When writing his will, Martin identified himself as an innkeeper. It is interesting to note, though, the occupations of his children which also ran from the practical to the professional. Among his sons Richard was a warper (in the textile industry), while George was an innkeeper in Scotland; the son he didn’t mention in his will, Isaac, was a surgeon. This was a lower-middling family with aspirations to gentility, and numerous family skills. Even so, the next generation seems not to have lived long enough to capitalise on their father’s investment in this part of Cumberland. Sons Richard and Isaac both died in the 1830s (aged 48 and 43 respectively), and by 1890 there was no-one in the parish of Dalston named Martin.
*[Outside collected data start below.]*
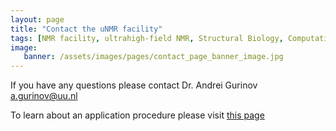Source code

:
```yaml
---
layout: page
title: "Contact the uNMR facility"
tags: [NMR facility, ultrahigh-field NMR, Structural Biology, Computational Biology, Protein Structure]
image:
   banner: /assets/images/pages/contact_page_banner_image.jpg
---
```


If you have any questions please contact Dr. Andrei Gurinov [a.gurinov@uu.nl](mailto:a.gurinov@uu.nl?subject=[uNMR-NL%20contact%20form])

To learn about an application procedure please visit [this page](/access)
Sources: Carlisle marriage of 10 March 1781; Dalston parish registers, baptisms of 1 July 1787, 5 July 1789, 31 July 1791, 17 August 1794, 24 April 1797 and 1 January 1802; J. Wilson (ed.), The Monumental Inscriptions of the Chruch, Churchyard and Cemetery of St Michael’s Dalson, Cumberland (Dalston, 1890), p. 101; Carlisle Archives PROB/1826/W246 will of Thomas Martin 1826; SPC 44/2/49 Dalston overseers’ of the poor vouchers, Thomas Martin legal accounts 6 February 1816-17 March 1817, and 18 October 1819 to 15 October 1821.